Do you know what this means? Finally! All those years they said I wasted playing my silly games! I was just building an appreciation for the fine arts!

No, but seriously — the Museum of Modern Art is putting together an exhibit focusing on videogames. Which is neat, I guess.

My perspective on games hasn’t changed, but it’s neat to see them getting some recognition by serious artsy-oriented folks. The choice of games is heartening as well. Tetris, Pac-Man, and Portal are pretty obvious, but I’m really glad (and surprised) to see games like Another World and flOw among the fourteen. And… Dwarf Fortress? Dwarf Fortress before Minecraft? I could kiss you.

Anyway, I’m not sure why I would go to a museum to see some games I could just play in my own home, but still… it’s neat. That’s all I really have to say about it.

Some other parties don’t seem thrilled, though.
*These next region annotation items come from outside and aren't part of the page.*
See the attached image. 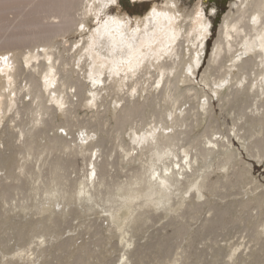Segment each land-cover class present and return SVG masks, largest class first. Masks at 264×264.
Here are the masks:
<instances>
[{
  "label": "bare ground",
  "instance_id": "bare-ground-1",
  "mask_svg": "<svg viewBox=\"0 0 264 264\" xmlns=\"http://www.w3.org/2000/svg\"><path fill=\"white\" fill-rule=\"evenodd\" d=\"M108 1L0 0L4 20L32 7L0 24V264L264 263L245 158L264 162V0L232 1L200 81L201 2L167 0L134 29L107 16L66 68L56 39ZM233 228L242 251L216 238Z\"/></svg>",
  "mask_w": 264,
  "mask_h": 264
},
{
  "label": "rangeland",
  "instance_id": "rangeland-1",
  "mask_svg": "<svg viewBox=\"0 0 264 264\" xmlns=\"http://www.w3.org/2000/svg\"><path fill=\"white\" fill-rule=\"evenodd\" d=\"M166 1L167 0H111V1L109 0L105 5L101 6L99 14L97 15L98 17H96V15L95 16L90 15L88 17V19H87L88 25L87 26L85 24L84 28L74 29L72 31L67 32L64 35L59 36L56 39V45L59 48L58 51L59 50H60V52L63 51L62 53L65 57L64 60H66L64 62V66L66 68H69V67L71 68V66L73 65L72 56L77 53V50L79 49V47L82 46L83 42L88 39V37L91 34V32L93 31V29L95 30L96 27L98 28L102 22H104V21L106 22L107 20H109L110 18H108V17L115 18L117 16V18L119 17L121 19L125 17L122 20L126 21L127 23H130L129 24L130 27H132V29H134L136 27L135 25L137 24V20L144 19L155 6H158V5H159L158 7L164 6ZM232 1L233 0H179L180 9L181 10L183 9L182 11L184 13H186V12L190 13L201 2L203 8L205 9L206 18L210 21V24H209L210 25V34H209V37H208L207 42H206L207 44H206L203 60L199 66V71L197 74V80H199V81H200L203 73L206 71V69L209 66L212 50L214 49L215 42L218 40L219 35H220L221 24L223 23V21H224L223 19L225 18L226 14L232 8L231 7ZM22 4L24 5V9H22V7H21V9H22L21 10L20 6H23ZM30 6H31L30 4L28 6L27 2L21 3L17 10L11 9L10 12H8V14H7L8 17L5 19L6 20L12 19L11 20L12 22H13V20H14V22H15V20H20L19 18H21V16H20V13L18 15L17 11L20 9L21 12L22 11L27 12L28 10H30V8H32ZM235 11H236V8H235ZM4 15H5V13H4ZM120 15L122 17H120ZM0 16H1V14H0ZM77 16H79V12L77 13ZM3 17H6V16L2 15L1 18H3ZM3 20L4 19H0V24L1 23L5 24L8 22V21L4 20L5 21V23H4ZM52 20H53V18H52ZM127 20H129V22ZM11 21L8 23H11ZM132 22H134V24ZM67 60L69 61V63L67 62ZM67 64H68V66H67ZM76 69L79 70L80 68L76 66ZM27 72H28V70L26 71V73ZM26 73L22 76L21 80H18V83L21 82L22 85L23 84L25 85V82H26L25 77L27 75ZM29 99L30 98H28V97L25 98V100H27V101ZM216 104H218L217 101H216ZM78 113H79V115H81V117H84V115L87 117H90L93 114L91 112V110L86 108V107H82V108L78 109ZM220 115L222 116L221 120L222 121L226 120V122H227V124L223 128L229 129L230 127H232L233 121H232L231 116L228 115V113L225 111ZM226 126H228V127L226 128ZM1 148H3V146ZM245 158L250 163H253L255 165L254 176L257 177L258 181H260L261 183H264V162H262V163L258 162V160L256 158L250 157L246 152H245ZM78 161H79L78 162V169L80 170V171L79 170L78 171L81 172L80 175H83L84 174L83 171H85L84 169L87 168L88 164H89V168H91L90 162L89 163L85 162V161L82 162V159H79ZM84 162L88 163V164L86 165ZM82 163H83V166H82ZM82 167L83 168L85 167V168L83 169ZM81 168H82V170H81ZM89 173L91 174V172H89ZM73 176H75V175L73 174ZM245 191H246V189H241V192L245 193ZM231 198H233V197H231ZM262 217H264V211L262 212ZM74 221H73V223L76 225V224H78L80 219H75ZM242 231H244V230H242L240 228H233L231 230L220 231V233L218 234V236L216 238L218 240V243L221 245H226V243L229 245V244H232L234 242L243 243L242 248L240 250V251H242V249H244L243 247L247 244V242L249 240L248 236H243V235H247L246 231H244V232H242ZM88 236L89 235H87L86 238ZM243 237H244V241H243ZM205 242L210 243L211 241L206 240ZM247 251L249 252V250H246L243 254V257L247 256V253H248ZM209 258H210V256H209ZM225 259L227 260L228 258L226 257ZM248 261L249 260H247V263H248ZM237 262H236V264H240L241 260L239 259V260H237ZM242 264H244V262H242ZM262 264H264V263H262Z\"/></svg>",
  "mask_w": 264,
  "mask_h": 264
},
{
  "label": "snow or ice",
  "instance_id": "snow-or-ice-1",
  "mask_svg": "<svg viewBox=\"0 0 264 264\" xmlns=\"http://www.w3.org/2000/svg\"><path fill=\"white\" fill-rule=\"evenodd\" d=\"M153 12H154V10H153ZM155 14V13H154ZM81 27H83V25H81ZM5 59H6V57H5Z\"/></svg>",
  "mask_w": 264,
  "mask_h": 264
}]
</instances>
The first result on Google, under the Museum of Modern Art page, is an article by Jonathan Jones of The Guardian. Disclaimer: I’m not up on my news organizations, so I have no clue who Jonathan Jones is or whether The Guardian has a reputation for serious journalism, but the article reiterates a point that’s come up a lot in the past. Something along these lines:

The worlds created by electronic games are more like playgrounds where experience is created by the interaction between a player and a programme. The player cannot claim to impose a personal vision of life on the game, while the creator of the game has ceded that responsibility. No one “owns” the game, so there is no artist, and therefore no work of art.
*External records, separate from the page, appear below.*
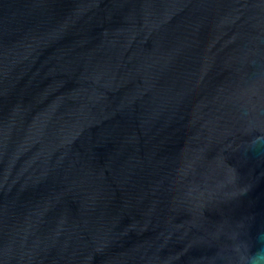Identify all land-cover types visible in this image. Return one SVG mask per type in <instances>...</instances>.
Listing matches in <instances>:
<instances>
[{
  "label": "water",
  "instance_id": "water-1",
  "mask_svg": "<svg viewBox=\"0 0 264 264\" xmlns=\"http://www.w3.org/2000/svg\"><path fill=\"white\" fill-rule=\"evenodd\" d=\"M264 254V0H0V264Z\"/></svg>",
  "mask_w": 264,
  "mask_h": 264
},
{
  "label": "clouds",
  "instance_id": "clouds-1",
  "mask_svg": "<svg viewBox=\"0 0 264 264\" xmlns=\"http://www.w3.org/2000/svg\"><path fill=\"white\" fill-rule=\"evenodd\" d=\"M248 264H264V254H258L255 257H252Z\"/></svg>",
  "mask_w": 264,
  "mask_h": 264
}]
</instances>
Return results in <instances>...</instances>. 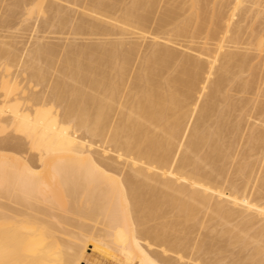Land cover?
<instances>
[{
  "label": "bare ground",
  "instance_id": "1",
  "mask_svg": "<svg viewBox=\"0 0 264 264\" xmlns=\"http://www.w3.org/2000/svg\"><path fill=\"white\" fill-rule=\"evenodd\" d=\"M182 1L158 19L159 0H6L18 22L0 18V31L34 36L19 50L0 35V134L20 137L0 143L19 154L0 155V199L20 208L0 206V264H264V72L252 78L238 25L261 2L206 4L203 33L206 2L184 15ZM261 24L246 43L258 57ZM189 34H203L195 55L167 46ZM252 86L255 118L230 96ZM51 186L59 217L52 200L38 206Z\"/></svg>",
  "mask_w": 264,
  "mask_h": 264
},
{
  "label": "rangeland",
  "instance_id": "2",
  "mask_svg": "<svg viewBox=\"0 0 264 264\" xmlns=\"http://www.w3.org/2000/svg\"><path fill=\"white\" fill-rule=\"evenodd\" d=\"M2 1H3V2H2ZM7 1H8L9 3L12 4V2H14L15 0H7ZM167 1H168V0H167ZM173 1H176V0H170V1H169V4L171 5L172 3H175V2H173ZM178 1H179V2H178ZM178 1H176L177 3H175V4H179L180 2H183L182 0H178ZM198 1H199V0H198ZM198 1H197V2H198ZM202 1H203V2H202ZM202 1H201V2L199 1V2H198V3H199V5H198L199 7H200V6H201V7H202V6H205L206 4L209 3L208 6L212 8L213 5H215V4H217V3L219 4V2L222 3V2H224V1H225L224 3H226L227 1H230V2L232 1V2L234 3L233 0H213V1H212V0H202ZM204 1H205L206 3H205ZM214 1H215V2H214ZM258 1H259L258 3L261 2L260 5H261L262 7H260V6H258V7L255 6V7H254V5H252L253 9H251L252 7L250 6V5H251L250 3H247V4H246V3H243V5H242L241 8L246 7V8H245V11H246L247 8L250 6V7L248 8V11H250V14L247 13L246 15H248V16H247V19H248V18L251 19L250 21H252V22H250L249 19H248V20L246 19V20H247V21H246V20H245V18H246L245 16H246V15H245L244 18H243V20H244L245 22L242 20V22L238 23V25L241 26L240 29H243V30H242L243 32H242V33L240 32V34H241V35H240V36H241L240 39H242V40H241V41L239 40V41H240V44H239V45H240L242 48H244V47H248V48H244V49H246V50L249 49V50L247 51L248 54L251 55L252 57L255 56V58L253 57L254 59H253V60L251 61V63H250L251 66H252V67H251V66H250V67H251L252 69H255V71H256L255 74H254V77H252V78H255V75H256V77L260 78V77L262 76V75L260 76V74H263V72H264V69H263V71L261 70L264 66H262V65H261L262 67L259 66L260 63H261V62H259V60H260V61L264 60V58H262L263 54H262L261 57H260V55H259V57H258V56L256 55V53H255L254 51H252L253 48H251L250 46H248V45L246 44V43H248V42H251V40H253V42H254V39H249L248 37H251L250 35H251L252 32H254L255 30H256V31L258 30L257 32H260V29H261L260 27H261V25H263V24H261V23L263 22L264 19L262 20L260 16H257V17H256L255 14H256V13H261V12H262V14H264V7H263V6H264V5H263V4H264V3H263L264 1H263V0H258ZM8 2L6 3V0H0V6H1V7H0V12L2 11V12L4 13L3 17L0 16V18H1V19H2V18L4 19V18H6V16L8 15L9 17H7L6 20L8 19L7 21H10V22L13 21L14 24H16L18 21L14 20V17H13L12 15L17 11V9H15L16 11H15L14 9H12V8H16V7H15V6L13 7V5L11 6V4L9 5ZM159 2H160V0H159ZM159 2H158V5H159ZM211 2H212L213 4H212ZM230 2H229V3H230ZM1 3H2V4H1ZM164 3H165V2H164ZM164 3H163V1H161V2H160V6H159V8H158V6H157V10H155V17L158 18V19H159V18L161 19V17L163 18L162 12L164 13V11H166V10L169 8V6H170L168 3H166L168 6H167L166 4L164 5ZM204 3H205V5H204ZM188 4H190L189 0H184V3H181L180 5H182V6L184 5L183 8H184V11H186V10H188V8H186V7H189V6H187ZM201 4H203V5H201ZM244 4H245V5H244ZM249 4H250V5H249ZM7 5H8V6H7ZM210 5H211V6H210ZM257 5H258V4H257ZM5 6L7 7V9L5 10L6 12L3 11V10L5 9ZM165 6H166V7H165ZM185 6H186V7H185ZM208 6L206 5L207 8H208ZM231 6H233V4L230 5V6H228V7H231ZM2 8H4V9H2ZM202 8H203V7H202ZM207 8H206L207 11H206V10H205V11H202V10H201L202 12H200L201 14L199 15L200 18H204V20H206L205 23L207 24V25L205 24V26H204L203 29H202V32H203V33L207 32V31L209 30V27H210L209 22H208V19H209L208 17H210V14H209V13H211V11H210L211 8H210V10H209V8H208V9H207ZM254 8H255V9H254ZM164 9H165V10H164ZM185 9H186V10H185ZM249 9H250V10H249ZM257 9H258V10L260 9L259 12H257V11H258ZM262 9H263V11H262ZM12 10H13V11H12ZM159 10H160V12H159ZM203 10H204V9H203ZM243 10H244V8H243ZM161 11H162V12H161ZM251 11H252V14H251ZM255 11H256V12H255ZM260 11H261V12H260ZM2 12L0 13V15L3 14ZM189 12H190V11L188 10L184 15L189 14ZM204 12H205V13H204ZM5 13H6V15H5ZM206 13H207V14H206ZM254 13H255V14H254ZM205 15H206V17H205ZM239 15H240V14H239ZM263 16H264V15H263ZM11 17H12V18H11ZM31 17H33L34 19H39V20L43 19V18H41L42 15H41V13H39V9H38V7H36V8L33 9L32 13H31ZM239 17H240V16H239ZM250 17H251V18H250ZM253 17L255 18V19H253L254 21L252 20ZM156 18H155V19H156ZM205 18H206V19H205ZM262 18H264V17H262ZM11 19H12V20H11ZM235 19H237V17H235ZM236 22H237V21H236ZM243 22H244V24H243ZM242 24H243V25H242ZM15 27H17V26H13V27H12L13 30H14ZM251 27H252V28H251ZM250 28H251V29H250ZM259 28H260V29H259ZM19 29H20V28H19ZM22 29H23V28H22ZM22 29L19 30V31H9V30H6V29H4V30L2 29V30L0 31V35H1V36H5V37H6V36H9V37H7L6 39H2V40H4L5 42H12V43L16 44V48L19 49V50H21V48H23V47H30V48H31V46H28V43L32 41L34 35H33L32 33H30L29 31L24 30V29L22 30ZM247 29L249 30L250 33L248 32ZM253 29H254V30H253ZM5 30H6V31H5ZM11 30H12V29H11ZM2 31H3V32H2ZM7 31H9V33H8ZM245 31H246V32H245ZM1 32H2V33H1ZM10 33H11V34H10ZM202 35H203V34H202ZM202 35H201V37H202ZM11 36H12V37H11ZM41 36H42V35H41ZM43 36H44V35H43ZM48 36H49V37H51V36L53 37V35H48ZM48 36H46V37H48ZM245 36H246V37H245ZM247 36H248V37H247ZM5 37H3V38H5ZM49 37H48L47 39L50 40ZM52 37H51V38H52ZM55 37H56V36H55ZM55 37H54V38H55ZM57 37H58L59 39H63V38H62L63 36H62V37H61V36H60V37L57 36ZM57 37H56V38H57ZM158 37H159L160 40H157V42L160 43L161 45L164 43L163 45H165V42H163V41L161 40V37H160V36H158ZM184 37H185L186 39H185ZM184 37H182V36H181V37H180V36H179V37H175V36H173V37L169 38V39L171 40V43H170L169 45L167 44V46H168V47L170 46L169 48H171V49L173 48V50H175V51H178V52H181V53H184V54H187V55H193V54L195 55L196 53H198V52H196V50L200 49V46H201L202 42H204V40L201 39V37H200V40H199V39H198V40L201 41V43L199 44V42H197V41H198V40H197V37L195 38V36L192 37V38H190L191 35L189 34V35H186V36H184ZM129 38H130V37H129ZM131 38H133V36H132ZM162 38L165 39V38H168V37H167V36H162ZM181 38H182L183 40H182ZM202 38H203V37H202ZM247 38H248L249 40H247ZM252 38H253V37H252ZM195 39H196V42L194 41ZM51 40L54 41L53 39H51ZM51 40H50V41H51ZM148 40H149V41H146V42L144 43V46L147 45V44H149V43L151 42L150 39H148ZM190 40H191V42H190ZM202 40H203V41H202ZM245 40H246V42H245ZM47 41H48V40H47ZM183 41H184V42H183ZM147 42H148V43H147ZM185 43H186V44H185ZM185 45H187L186 48H185ZM208 45H210L209 42H208ZM239 45H238V47L240 48L239 51H238V49L233 48L231 45H228V46L232 47V48H233V51H236V52H234V53H237V54H240V53L243 54V52L245 53V51H243L244 49H242ZM190 46H191V47H190ZM236 47H237V46H236ZM238 47H237V48H238ZM145 48H146V46H145ZM184 48H185V49H184ZM232 48H231V49H232ZM231 49H230V50H231ZM240 50H241V51H240ZM186 51H187V52H186ZM231 51H232V50H231ZM249 51H251V52L249 53ZM194 52H196V53H194ZM263 57H264V56H263ZM256 59H257L258 61H257ZM261 59H262V60H261ZM254 62H255V63H254ZM257 62H259V63H257ZM253 63H254V64H253ZM262 63H263V61H262ZM257 64H259V65H257ZM256 66H257V67H256ZM260 68H261V69H260ZM13 70H16V69H13ZM257 70H259V71H257ZM246 71H247V70H246ZM246 71H245V72H246ZM260 71H262V72H260ZM247 73H248V71H247L246 73H243V74H242V79H244V78L246 77L247 80H252V79H249V78H251V75H248ZM259 73H260V74H259ZM249 74H250V71H249ZM24 76H25V75L20 76V77L16 80L17 83H18V82L20 83V85L18 86V87H20V88L25 84V81L23 80V77H24ZM259 76H260V77H259ZM246 78H245L244 80H246ZM16 81H15V82H16ZM260 82H264V76H263V78H261V81H260ZM13 84H14V82H12L11 84H9V85H8V88H9V87L12 88V87L14 86ZM263 86H264V85H262L261 88H262ZM235 87H236V86H235ZM235 87H234V88H235ZM252 87H253V88H250V91H251V89H252L253 92H252V91H251V92L249 91L250 94H249L248 91H247L246 94H245V92H243L244 94L239 93V92L236 90L237 88H236V89H233V90L230 91V96H231V98H232L233 100H234V98H235V100H240V101H242V100L245 98V99L247 100V102H248V100H249V102H248L249 105L245 106L244 103L242 104V105H244V108L246 107V109H243L244 111H242L241 113L246 114L247 112H248V113L250 112V115H251L250 118H252V116L255 114V112H253L252 109H249V107L251 108V107L253 106V105H252V104H253V100H256V97L258 96V95H257L256 97L254 96L255 93H256V88H254V86H252ZM253 89H255V90H253ZM263 89H264V87H263ZM234 91H235L236 93H233ZM262 92H263V90H262ZM231 93H232V94H231ZM233 94L235 95L234 98H233ZM238 94H239V95H238ZM253 94H254V95H253ZM259 94L262 95L261 92H260ZM263 96H264V92H263V95H262L261 97H258V98H257V100L259 99L258 101L256 100V102H257L258 105L260 104L259 102H262L261 100H264V99H263V98H264ZM246 97H247V98H246ZM262 97H263V98H262ZM253 98H254V99H253ZM245 99H244V100H245ZM247 102L245 101V103H247ZM256 102H255V106H256ZM262 103H263V102H262ZM262 103H261V104H262ZM251 105H252V106H251ZM258 105H257V107H258ZM247 108H248V109H247ZM249 110H251L252 112L249 111ZM253 113H254V114H253ZM237 114H239V113H237ZM246 115H248V114H246ZM253 118H255V115L253 116ZM252 120H253V119H252ZM256 121L259 123V120H258V119H257ZM256 121L253 122V123H254L253 126L255 127V129H258V130H259V129H261V128H260L259 125H257V128H256V124H255ZM257 122H256V123H257ZM258 123H257V124H258ZM5 133H6V134H5ZM5 133L3 132V133L0 134V143L2 142V140L5 141V140H6V137H7V138H8V137H9V138H20V137H18V136H15V135L12 134V133H8V132H5ZM3 134H4V135H3ZM5 135H6V137H5ZM91 152H92L94 155H96V157L100 158L101 160L104 159L103 161H104L105 163H107V164H109V165H112L113 167L115 166V168L121 170L122 172L119 171V172H121V175L124 174V173H125V175H127V174L129 175V173H131V171H130L129 168H128L129 170L126 169L127 167L124 168L125 166L123 165V163L120 164L121 161L113 162V161H115V160L113 159V158H114L113 155H109V157H106V158H105L104 156H101V155L99 154V152H100L99 149H97V148H95V147L92 149ZM0 155H4V156H6L7 158H9V160H13V158H18V156H19V154H18L17 152H15V151H11V150H8L7 152L0 151ZM23 156H24V155H23ZM25 156H26V155H25ZM25 156H24V157H25ZM29 156H30V155H29ZM27 157H28V154H27ZM108 158H109V159H108ZM105 159H107V160H105ZM114 164H115V165H114ZM117 169H116V170H117ZM128 172H129V173H128ZM53 187H54V186H53ZM53 187H52V186H51V188L48 187V190H46L45 192H49V193L46 194L45 197H44L43 199H42V198L40 199L41 202L39 201V199H38L37 201L40 202V205H39V203H38V206H42L43 203H44L45 198H46V199H49V201L52 200V202H53V203H52V204H53L52 206H54V208H52V206L49 205L52 209H54V212H55V213L52 211V212H53L52 214H53V215H54V214L57 215V214L59 213V214L57 215V217H59V215L61 216V214H62V210H61V208L63 207V204H64V198H63V196L61 197V193H58V192H59V191H58L59 189L57 190V189H56L57 187H54V188H53ZM54 189H55V190H54ZM52 190H53V192H52ZM56 191H57V192H56ZM54 192H55V194H54ZM44 194H45V193H44ZM53 194H54V195H53ZM59 194H60V195H59ZM46 196H47L48 198H47ZM2 197H3V196H1V199H0V206H2V207H7V205H8L7 208H10V209H16V207H17L18 209H20L19 206L14 205V203H12V202H10V201H8L7 199L2 198ZM51 198H52V199H51ZM4 199H5V200H4ZM37 201H36V202H37ZM34 203H35V202H34ZM50 203H51V202H50ZM1 204H2V205H1ZM9 204H10V205H9ZM36 204H37V203H36ZM41 204H42V205H41ZM5 205H6V206H5ZM12 205H13L14 207H13ZM32 205H34V204L32 203ZM9 206H11V207H9ZM29 206H30V205H29ZM36 206H37V205H35V207H36ZM49 206H47V207H49ZM55 208H56V209H55ZM60 210H61V211H60ZM60 213H61V214H60ZM8 215H9V213H8ZM56 215H55V216H56ZM10 216H12V215H10ZM193 229H196V226L193 227ZM193 229H192V231H195V230H193ZM197 229H199V233H197L198 230H196V231H195L196 233H195V232H192V233L194 234V235H193V234H192V235H193V236L196 235L195 237H197V239H198L199 236H200V233H201V230H202V229H201L199 226H198ZM203 233H204V231L202 232V234H203ZM197 234H198V235H197ZM206 234H207V233L205 232V236H204V234L202 235L204 238L201 236L199 240L202 241L201 238L206 239V238H207V237H206ZM193 236H192V239H193ZM195 237H194V240L196 241L197 239H196ZM199 240H197V241H199ZM197 241H196V242H197ZM200 241H199V242H200ZM235 251H236V250H235ZM235 251H234V252H235Z\"/></svg>",
  "mask_w": 264,
  "mask_h": 264
}]
</instances>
A lot of folks got all riled up when Roger Ebert said basically the same thing a couple years back. It seems silly to get angry, though. Rather than anger, I just feel kind of sad. This is really an unfair comparison, but reactions like Mr. Jones’ and Mr. Ebert’s remind me of when my father yells at “that God damn computer” because he doesn’t understand it, and because it’s easier to get mad at this newfangled technology than it is to establish a working relationship. It feels like a knee-jerk reaction from people totally unwilling to accept that the world is changing. I mean, look at this bit earlier in the article:

I first encountered this trope of the inappropriate elder’s interest in the newest games a few years ago at a philosophy conference in Oxford University (I was an interloper in those hallowed groves). An aesthetician – a philosopher who specialises in aesthetics – gave a talk on his research into games. He defended them as serious works of art. The art of games, he argued, if I understood him right, lies in their interactive dimension and liberation of shared authorship. But he never answered the question: what was a professor doing playing all these games?
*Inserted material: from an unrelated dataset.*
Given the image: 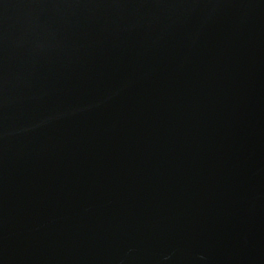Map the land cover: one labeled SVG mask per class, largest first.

Like… really? Is he being serious here? “Inappropriate”?

Old people taking an interest in things that young people are interested in? Disgusting. Next thing you know, our grandparents will be smoking reefer and listening to that dang rock and roll!

Okay, okay. Back to the original point — games can’t be art because they involve input from the player. I really do understand where they’re coming from with this one, and I wrestled with the problem for a while. Ultimately, I decided I had better things to do than worry about whether videogames were art. If I had to refute this point, though, I’d say this:

Even if the player is in control on some level, he is still exploring the artistic vision of a creator — the artist. He is still operating within the rules established by that artist, and it’s still that artist who shaped the scope and parameters of the experience. The artist is still in control.

But what if this professor — the one that Mr. Jones is so dismissive of — is right that games are about a “shared authorship” and shared ownership of that experience? Why does that disqualify them from being art? You might as well disqualify stand-up comedy. I remember an interview where George Carlin said he modifies his act on the fly based on the reaction of the audience. In other words, the experience is changed because of input from the experiencer. That’s a word, right?

I dunno, man. I’m not invested enough in the whole thing to argue about it. Maybe I’m wrong, but I think the acceptance of videogames as an art form is going to keep on rolling. If you don’t like it, I hear you, but my advice is to just roll with it.